[Records from a data collection]
+-------+
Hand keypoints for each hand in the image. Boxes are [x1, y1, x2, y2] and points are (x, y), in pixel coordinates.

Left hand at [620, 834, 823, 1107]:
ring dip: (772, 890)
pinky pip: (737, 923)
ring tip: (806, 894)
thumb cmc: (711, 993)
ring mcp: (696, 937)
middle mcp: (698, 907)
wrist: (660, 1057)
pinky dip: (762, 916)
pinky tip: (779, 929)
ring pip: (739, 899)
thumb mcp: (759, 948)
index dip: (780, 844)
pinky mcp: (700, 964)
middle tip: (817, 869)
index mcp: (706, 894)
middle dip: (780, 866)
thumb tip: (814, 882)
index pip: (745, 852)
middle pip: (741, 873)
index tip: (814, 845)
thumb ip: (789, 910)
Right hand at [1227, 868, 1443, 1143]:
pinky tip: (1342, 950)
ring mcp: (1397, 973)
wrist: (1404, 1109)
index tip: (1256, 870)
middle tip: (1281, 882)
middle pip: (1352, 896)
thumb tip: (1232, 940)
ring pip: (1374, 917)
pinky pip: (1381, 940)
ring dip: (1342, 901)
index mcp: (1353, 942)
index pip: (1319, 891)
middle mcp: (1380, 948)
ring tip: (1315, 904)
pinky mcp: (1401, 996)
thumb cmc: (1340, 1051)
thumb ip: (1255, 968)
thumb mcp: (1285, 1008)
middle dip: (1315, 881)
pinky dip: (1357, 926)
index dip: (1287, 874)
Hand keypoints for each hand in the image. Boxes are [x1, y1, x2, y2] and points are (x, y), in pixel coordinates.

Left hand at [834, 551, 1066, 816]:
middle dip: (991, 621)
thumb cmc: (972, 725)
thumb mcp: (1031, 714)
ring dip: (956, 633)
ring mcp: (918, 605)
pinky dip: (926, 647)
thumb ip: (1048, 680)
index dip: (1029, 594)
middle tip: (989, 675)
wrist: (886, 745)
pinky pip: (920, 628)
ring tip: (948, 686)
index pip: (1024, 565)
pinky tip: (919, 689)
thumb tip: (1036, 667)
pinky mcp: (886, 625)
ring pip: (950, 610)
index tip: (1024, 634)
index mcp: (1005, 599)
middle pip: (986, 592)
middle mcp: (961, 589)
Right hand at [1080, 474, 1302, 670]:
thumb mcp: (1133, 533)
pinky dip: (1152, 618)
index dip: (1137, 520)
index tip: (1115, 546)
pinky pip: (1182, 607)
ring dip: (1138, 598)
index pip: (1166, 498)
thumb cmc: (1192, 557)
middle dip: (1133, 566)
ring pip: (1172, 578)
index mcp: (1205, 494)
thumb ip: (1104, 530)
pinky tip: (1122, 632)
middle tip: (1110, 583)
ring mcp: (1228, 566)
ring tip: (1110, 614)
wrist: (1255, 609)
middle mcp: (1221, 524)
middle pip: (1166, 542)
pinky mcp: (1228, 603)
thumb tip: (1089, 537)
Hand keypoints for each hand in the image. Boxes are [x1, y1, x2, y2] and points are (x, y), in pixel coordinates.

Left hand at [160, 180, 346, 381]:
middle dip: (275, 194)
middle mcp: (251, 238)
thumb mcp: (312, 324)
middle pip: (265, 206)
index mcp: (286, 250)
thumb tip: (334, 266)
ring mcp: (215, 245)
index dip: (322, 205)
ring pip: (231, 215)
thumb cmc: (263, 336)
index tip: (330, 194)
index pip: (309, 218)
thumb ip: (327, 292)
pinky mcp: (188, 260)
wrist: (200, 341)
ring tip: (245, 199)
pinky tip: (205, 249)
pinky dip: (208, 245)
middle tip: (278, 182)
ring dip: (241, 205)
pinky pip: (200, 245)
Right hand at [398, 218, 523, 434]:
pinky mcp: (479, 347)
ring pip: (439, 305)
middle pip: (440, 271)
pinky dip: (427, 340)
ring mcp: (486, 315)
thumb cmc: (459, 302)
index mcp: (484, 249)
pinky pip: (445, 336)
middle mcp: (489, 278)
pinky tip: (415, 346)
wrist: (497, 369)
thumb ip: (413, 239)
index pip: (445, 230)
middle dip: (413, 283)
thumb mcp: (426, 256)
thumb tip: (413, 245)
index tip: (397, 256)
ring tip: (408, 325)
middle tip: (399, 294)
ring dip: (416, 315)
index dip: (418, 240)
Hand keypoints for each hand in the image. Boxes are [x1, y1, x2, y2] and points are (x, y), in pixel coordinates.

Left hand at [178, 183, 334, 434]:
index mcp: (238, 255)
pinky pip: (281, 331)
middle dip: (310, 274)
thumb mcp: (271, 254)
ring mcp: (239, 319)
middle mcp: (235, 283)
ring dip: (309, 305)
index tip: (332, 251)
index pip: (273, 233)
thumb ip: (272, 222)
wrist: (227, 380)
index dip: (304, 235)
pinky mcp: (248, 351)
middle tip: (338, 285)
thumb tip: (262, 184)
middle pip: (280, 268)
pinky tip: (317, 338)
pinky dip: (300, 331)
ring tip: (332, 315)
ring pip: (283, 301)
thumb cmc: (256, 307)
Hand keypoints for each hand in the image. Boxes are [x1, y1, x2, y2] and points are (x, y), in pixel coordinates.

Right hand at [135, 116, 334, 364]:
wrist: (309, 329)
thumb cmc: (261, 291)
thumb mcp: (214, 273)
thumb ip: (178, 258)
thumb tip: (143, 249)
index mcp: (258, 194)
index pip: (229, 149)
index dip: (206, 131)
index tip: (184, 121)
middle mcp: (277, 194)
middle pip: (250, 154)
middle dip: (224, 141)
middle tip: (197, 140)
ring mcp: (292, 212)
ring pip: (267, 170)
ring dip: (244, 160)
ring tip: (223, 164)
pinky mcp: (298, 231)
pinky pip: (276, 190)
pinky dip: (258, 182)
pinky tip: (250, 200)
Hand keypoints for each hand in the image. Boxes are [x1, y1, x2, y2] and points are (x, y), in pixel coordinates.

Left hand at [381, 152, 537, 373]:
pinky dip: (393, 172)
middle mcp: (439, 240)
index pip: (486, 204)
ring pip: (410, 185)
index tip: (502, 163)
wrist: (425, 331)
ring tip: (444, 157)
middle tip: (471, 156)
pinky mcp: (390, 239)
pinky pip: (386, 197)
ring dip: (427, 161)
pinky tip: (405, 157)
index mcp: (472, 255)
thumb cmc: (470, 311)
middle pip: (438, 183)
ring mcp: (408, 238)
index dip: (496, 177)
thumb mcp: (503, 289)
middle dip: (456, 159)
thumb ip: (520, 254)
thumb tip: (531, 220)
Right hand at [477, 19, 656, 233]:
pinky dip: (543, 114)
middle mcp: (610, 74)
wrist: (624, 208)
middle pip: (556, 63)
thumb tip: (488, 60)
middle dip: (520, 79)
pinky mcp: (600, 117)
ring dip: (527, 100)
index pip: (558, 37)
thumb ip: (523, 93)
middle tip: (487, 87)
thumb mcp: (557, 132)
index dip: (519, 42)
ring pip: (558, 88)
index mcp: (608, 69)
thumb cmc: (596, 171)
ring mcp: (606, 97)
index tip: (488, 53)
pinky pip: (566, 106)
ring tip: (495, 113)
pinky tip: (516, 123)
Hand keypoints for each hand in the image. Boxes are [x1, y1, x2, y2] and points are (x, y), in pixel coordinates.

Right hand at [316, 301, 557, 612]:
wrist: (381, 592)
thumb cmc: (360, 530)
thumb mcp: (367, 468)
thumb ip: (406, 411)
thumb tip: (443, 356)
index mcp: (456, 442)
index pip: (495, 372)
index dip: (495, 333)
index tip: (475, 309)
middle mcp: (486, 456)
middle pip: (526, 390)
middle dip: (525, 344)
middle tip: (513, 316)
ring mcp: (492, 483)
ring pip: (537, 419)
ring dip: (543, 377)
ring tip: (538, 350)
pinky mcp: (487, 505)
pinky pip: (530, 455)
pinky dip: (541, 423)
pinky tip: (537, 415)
+-------+
# TASK OBJECTIVE
Please reproduce, exactly as they appear above, the lines from the line containing "thumb ip: (1255, 968)" up to and including the line containing "middle tip: (989, 675)".

# RESPONSE BOX
thumb ip: (1255, 968)
thumb mcp: (1285, 1008)
middle dip: (1315, 881)
pinky dip: (1357, 926)
index dip: (1287, 874)
Hand keypoints for each hand in the image. Boxes are [x1, y1, x2, y2] and points are (x, y), in pixel coordinates.

Left hand at [834, 551, 1066, 816]:
middle dip: (991, 621)
thumb cmc: (972, 725)
thumb mcp: (1031, 714)
ring dip: (956, 633)
ring mcp: (918, 605)
pinky dip: (926, 647)
thumb ip: (1048, 680)
index dip: (1029, 594)
middle tip: (989, 675)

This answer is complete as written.